Le texte de cette page a été corrigé et est conforme au fac-similé.

C’était la première fois que le chef du Cabinet était désigné en dehors des Chambres. Les services éminents qu’il avait rendus au pays pourraient-ils compenser cette cause de faiblesse ? Mais l’ingratitude s’impose nécessairement aux partis et le roi put s’en convaincre aussitôt. Peut-être avait-il espéré satisfaire tout le monde en engageant van de Weyer, rationaliste notoire, à s’entourer surtout de collaborateurs catholiques. Il ne réussit qu’à le discréditer à la fois auprès des libéraux qui ne virent en lui qu’un transfuge, et des catholiques qui le considéraient comme un adversaire de leur foi. « Pourquoi est-on allé vous chercher au delà de la mer ? » s’écria Paul Devaux, et ces paroles indiquaient suffisamment que le temps était passé où la couronne pourrait imposer au Parlement un ministère de son choix. Au sein même du Cabinet d’ailleurs, l’unionisme, désormais condamné dans les Chambres, ne parvenait pas à s’imposer. L’impossibilité de se mettre d’accord avec ses collègues sur un projet de loi organisant l’enseignement moyen, poussa van de Weyer, après une pénible administration de huit mois, à renoncer à la tâche dont il avait été chargé malgré lui.
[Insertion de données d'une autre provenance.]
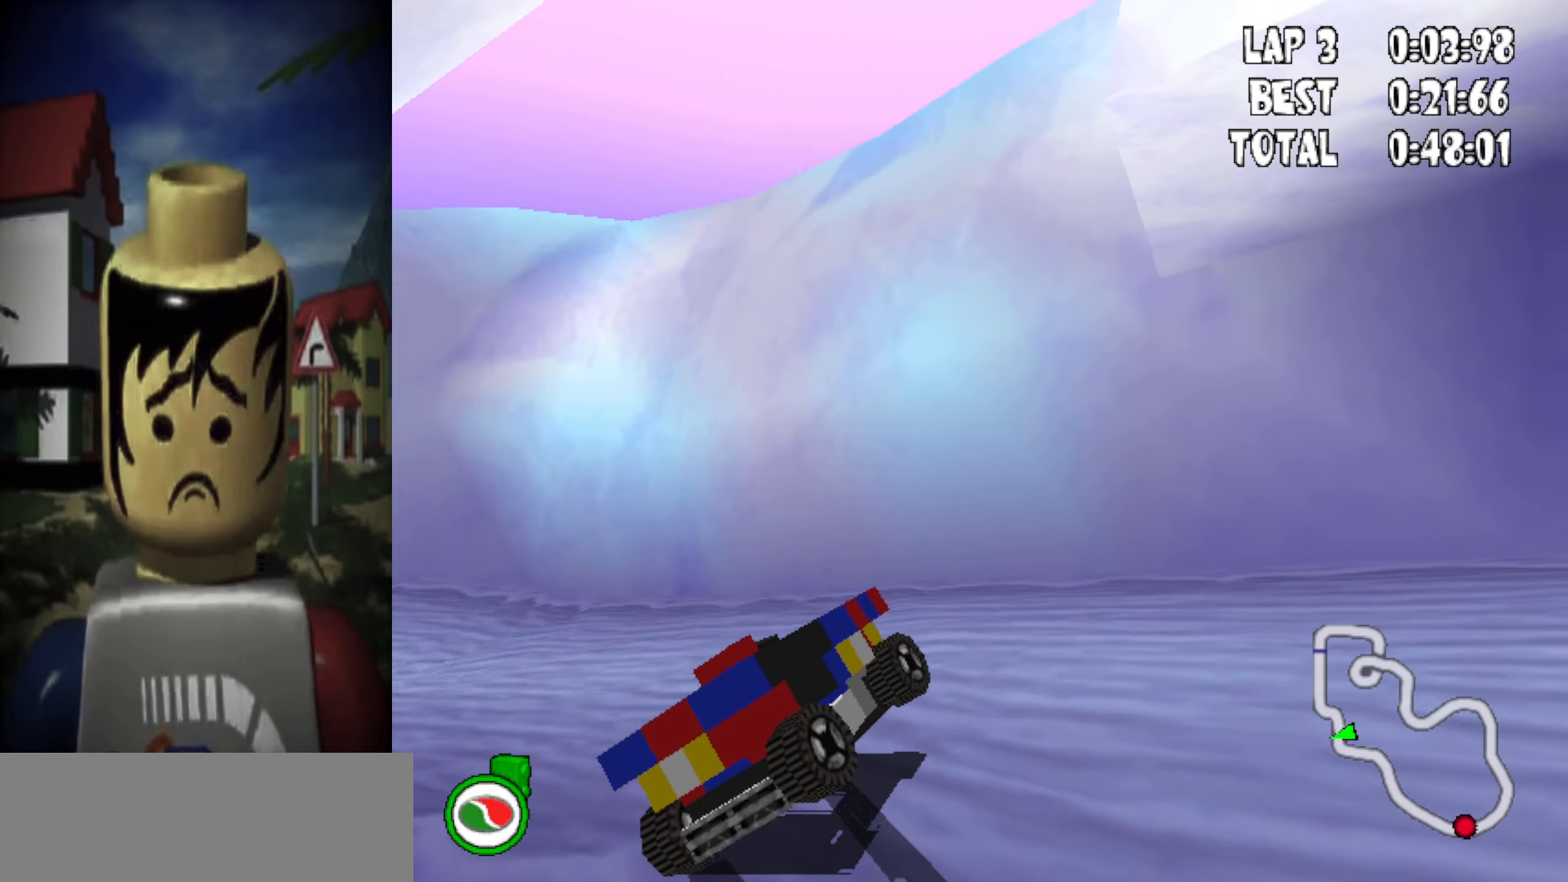
{"keys": ["right", "up"], "events": [[200, "down", "up"], [300, "item", "down"], [483, "item", "up"], [483, "powerslide", "up"]]}
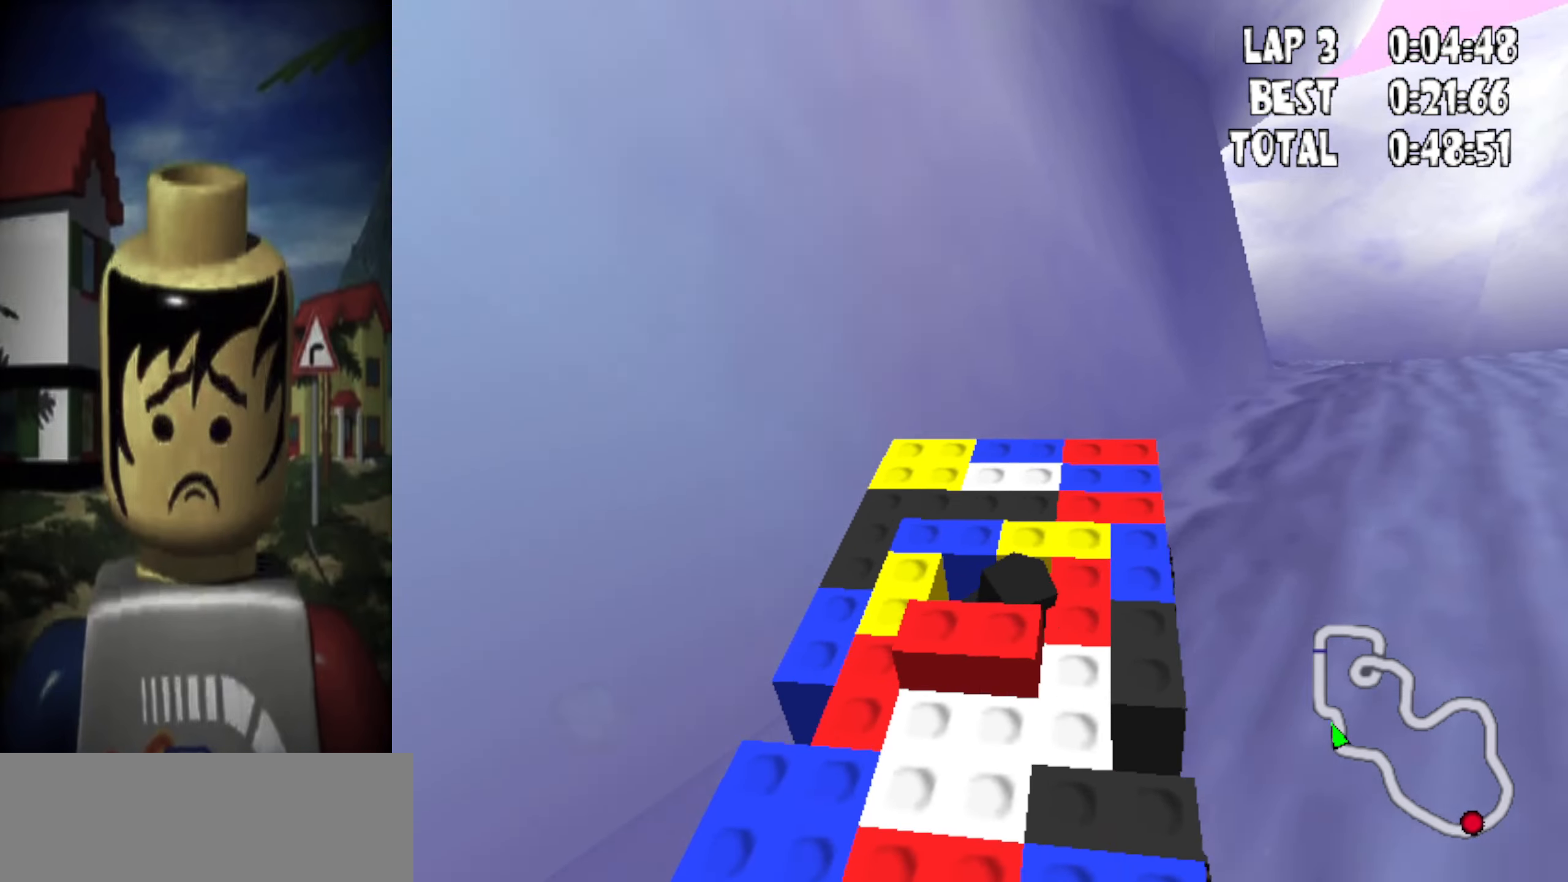
{"keys": ["down", "left", "up"], "events": [[316, "down", "down"], [316, "right", "up"], [366, "left", "down"]]}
Une fois de plus le roi se tourna vers les libéraux. Mais Rogier ne voulait accepter la mission de former un gouvernement qu’en prenant pour programme l’indépendance du pouvoir civil et en recevant l’assurance d’une dissolution des Chambres en cas « d’opposition journalière et combinée de leur part ». Devant cette décision bien arrêtée de n’administrer qu’avec l’appui du libéralisme, il ne restait au roi qu’à s’adresser aux catholiques, qui seuls demeuraient fidèles à la politique unioniste à laquelle il ne se résolvait pas à renoncer[1]. Le Cabinet formé par le comte de Theux (31 mars 1846-12 août 1847) fut recruté tout entier à droite.

  1. C’est bien certainement pour cela qu’il considère à cette époque les catholiques comme « unsere nationalsten Leute » ; les libéraux, ou comme il dit les anticatholiques, « repräsentieren etwas das System des verstorbenen Königs Wilhelm » (Lettre à l’Archiduc Jean). Corti, op. cit., p. 139. En 1841, il dit au ministre du Piémont que « le parti catholique est le plus ferme soutien de mon gouvernement. » C. Buraggi, etc., Belgio e Piemonte, p. 54.